In 31 years as a police officer, Kevin Austin has seen a lot. But the former police officer said he was amazed at the resilience of the people affected by the recent Washington State landslide, which killed more than 40 people.
Kevin, an American Red Cross Silicon Valley Chapter volunteer, said emotions were running high when he arrived in Darrington, Washington, a community of less than 1,400.
“It was a week after the slide, and they were still waiting for word on their loved ones. They were probably also experiencing survivor guilt.”
Kevin said one individual survived through sheer luck. “This lady was driving down a road that was later destroyed, and stopped for gas. A few minutes later, that road was wiped out. That delay saved her life,” he said. “Talking with these people was very emotional.”
Kevin, who retired from the Campbell, California police department in 2004 with the rank of Sergeant, said he became a volunteer with the Red Cross following his retirement from the police department. “I’m lucky enough to be retired and I still wanted to help people.”
“I teach at the Police Academy, but I wanted more” said the nine-year veteran of the Silicon Valley Chapter, who has deployed to disasters across the nation seven times since 2005, and also responds to local Disaster Assistance Team (DAT) calls.
Kevin is a Red Cross Life Safety & Asset Protection (LSAP) specialist, one of the lesser known jobs in the Red Cross field. LSAP volunteers provide technical expertise and guidance on life safety and asset protection issues during a disaster relief operation.
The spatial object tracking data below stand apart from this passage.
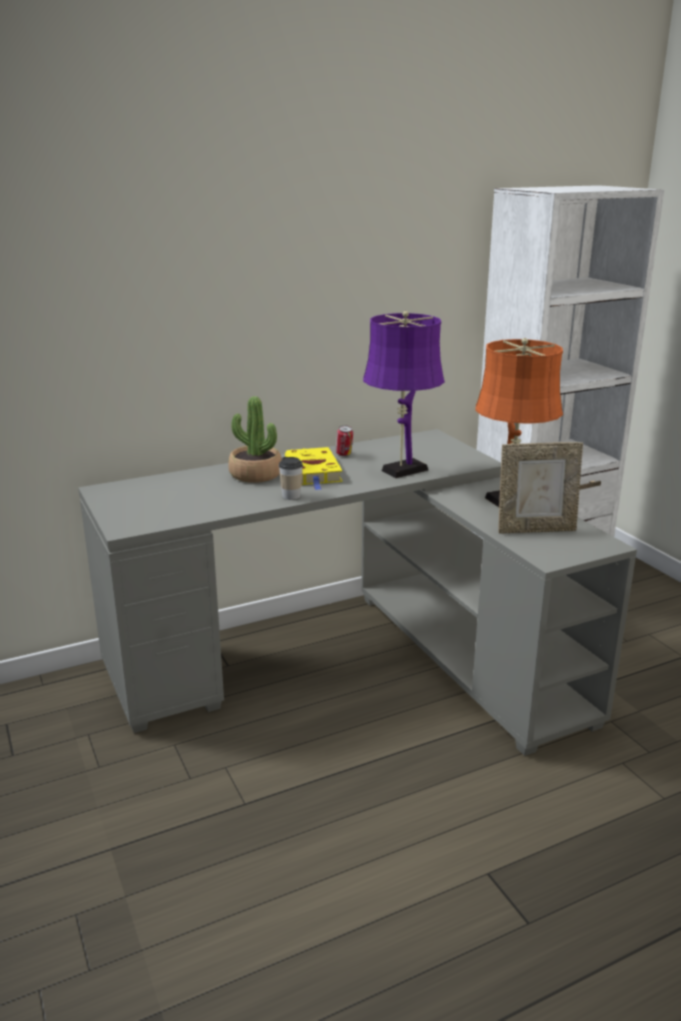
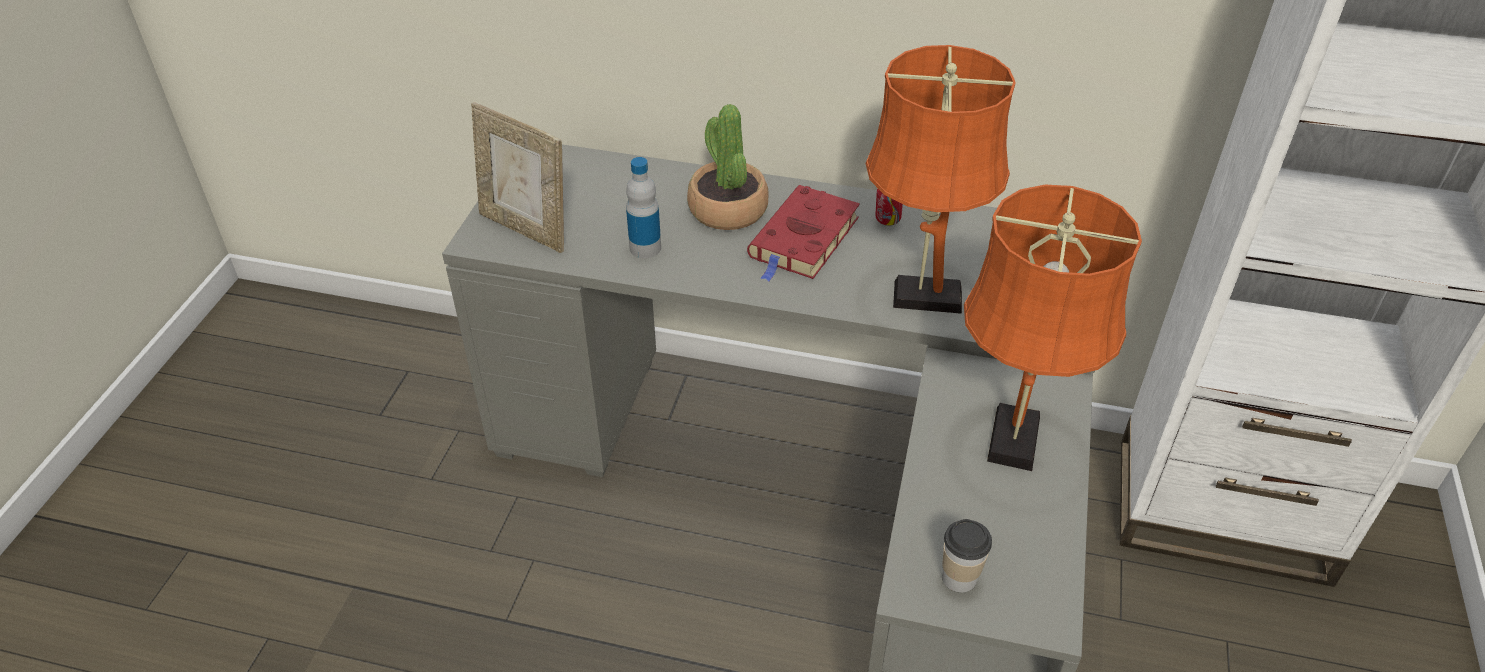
camera: 40 degrees right, 20 degrees up
cup [279,457,303,500] -> cup moved to [942,519,992,593]
yellow book [285,447,343,490] -> red book [747,185,860,282]
purple table lamp [363,311,445,478] -> orange table lamp [866,45,1016,314]
picture frame [498,442,583,534] -> picture frame moved to [471,102,564,253]
none -> bottle [626,157,661,258]

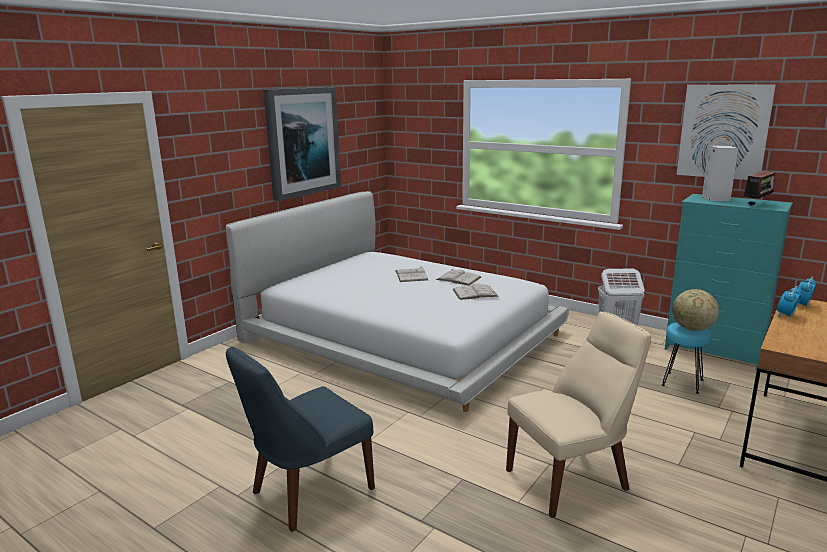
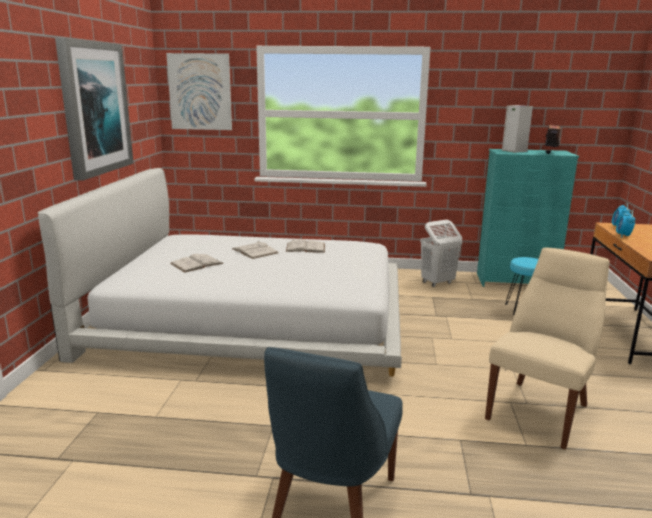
camera: 30 degrees left, 0 degrees up
white book [452,283,499,300] -> white book moved to [170,254,224,273]
globe [672,289,719,331] -> none
picture [676,84,776,180] -> picture moved to [166,53,232,130]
“We work closely with law enforcement. My experience as a police officer is an asset in this job,” he said. “I speak their language and don’t try to tell them what to do.” Kevin said his duties included daily inspections, liaison with law enforcement and fire officials, troubleshooting, and making public relations contacts.
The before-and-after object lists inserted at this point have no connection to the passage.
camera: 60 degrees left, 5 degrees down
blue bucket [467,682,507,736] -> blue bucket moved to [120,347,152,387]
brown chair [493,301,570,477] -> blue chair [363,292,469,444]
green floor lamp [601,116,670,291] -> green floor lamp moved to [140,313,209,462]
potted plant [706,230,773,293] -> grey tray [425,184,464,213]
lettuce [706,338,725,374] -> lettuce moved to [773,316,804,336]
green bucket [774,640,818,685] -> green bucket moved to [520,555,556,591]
Kevin said he experienced a gamut of housing during his deployment, including hallways, churches, shelters, hotels, and even a forestry bunkhouse. He spent the first week of his deployment in Everett, Washington, on the east side of the gigantic mudslide. Later he moved to Marysville, a town of about 12,000 residents on the west side of the slide.
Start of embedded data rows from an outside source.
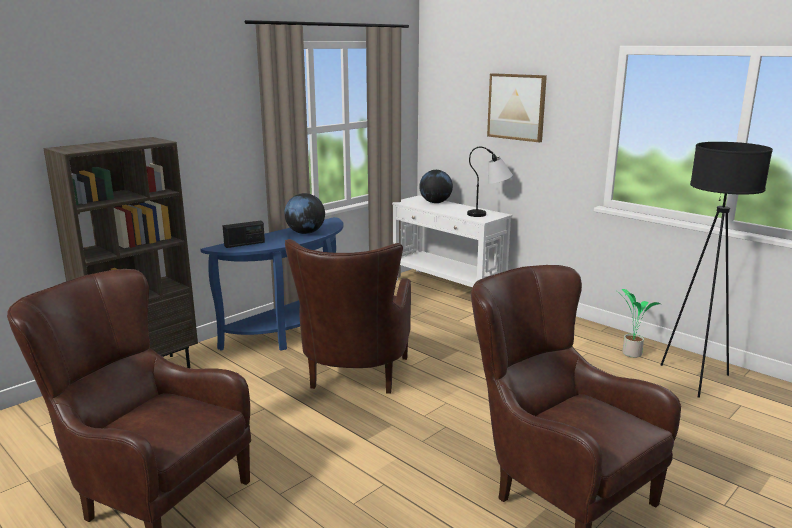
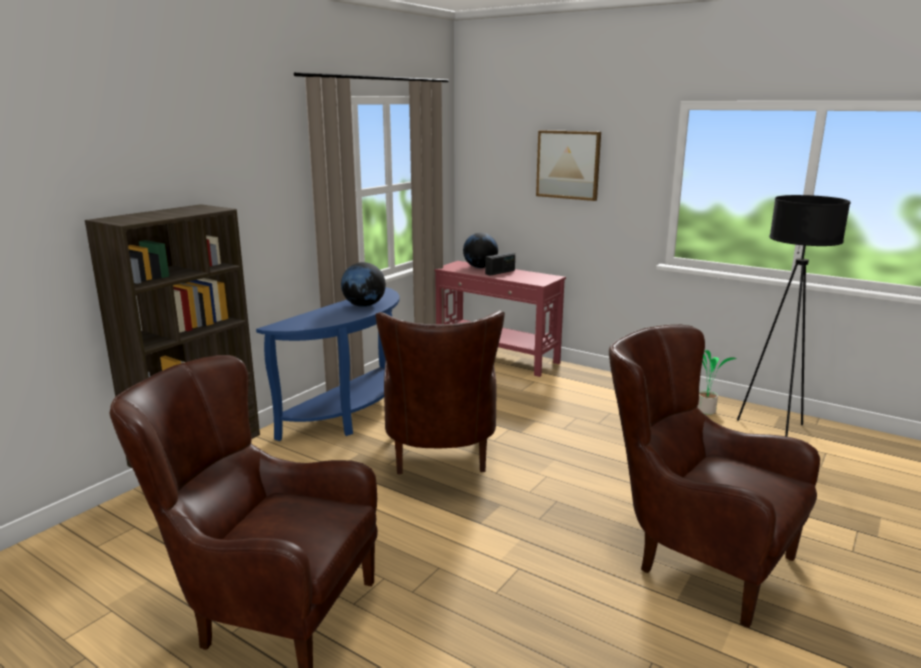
camera: 10 degrees left, 0 degrees up
radio [222,221,265,248] -> radio moved to [485,252,515,276]
white console table [392,195,512,287] -> red console table [434,261,566,377]
table lamp [467,146,513,217] -> none

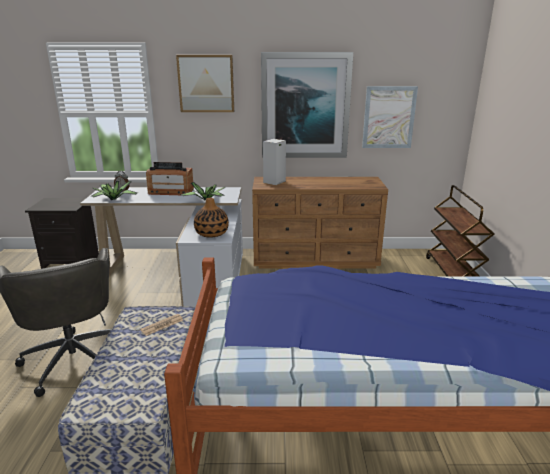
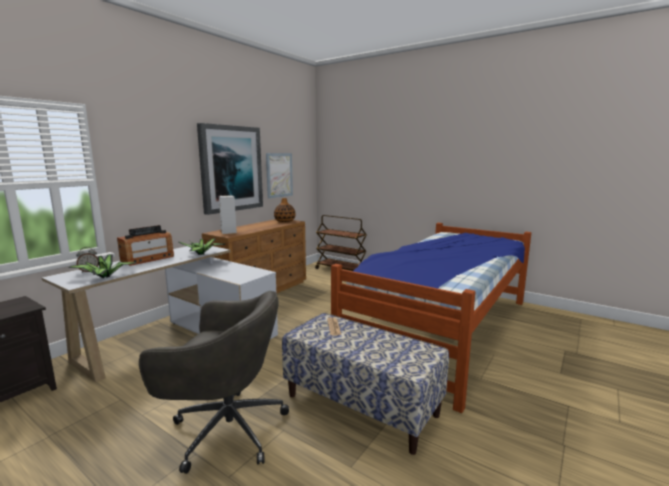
camera: 55 degrees left, 10 degrees down
picture [176,55,234,112] -> none
vase [194,198,229,238] -> vase moved to [274,198,296,222]

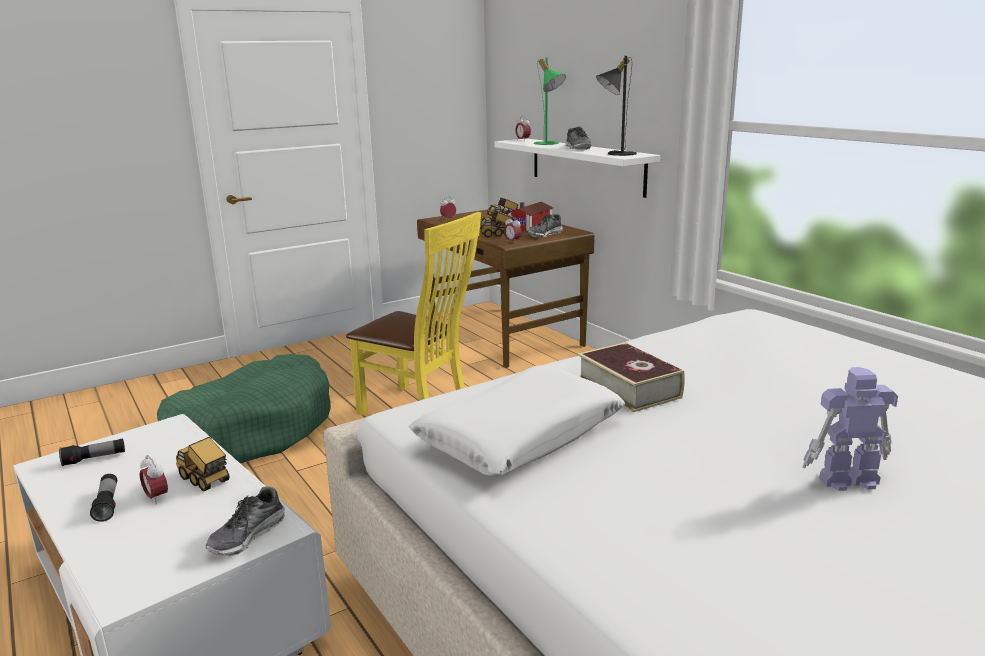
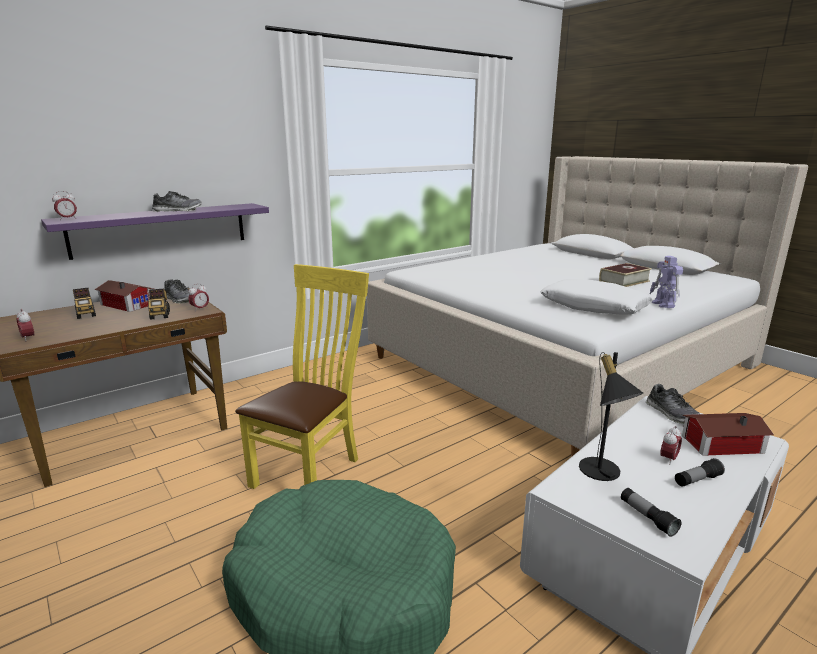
camera: 95 degrees left, 0 degrees up
toy truck [176,437,229,491] -> none
shoe [206,486,285,556] -> shoe turned 45 degrees clockwise [646,384,700,424]
white shelf [494,139,660,198] -> purple shelf [41,203,269,260]
green table lamp [534,57,566,145] -> none
book [578,342,685,412] -> book moved to [599,263,652,287]
black table lamp [596,56,637,156] -> black table lamp moved to [579,352,643,481]
toy robot [802,367,898,491] -> toy robot moved to [650,256,683,308]
none -> toy house [682,413,774,456]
“These communities are very small. Everyone knows everybody, and there is a lot of suffering going on,” Kevin said.
Asked about what he has leaned through his volunteer experience, Kevin said “it reaffirmed my belief that Americans are great people, especially under tough conditions. And that the Red Cross is amazing.”
Asked for his advice to new volunteers when they deploy the first time, Kevin said “it’s a great experience, but you must be flexible, patient, willing to work long hours, and be able to roll with a variety of changes and personalities.”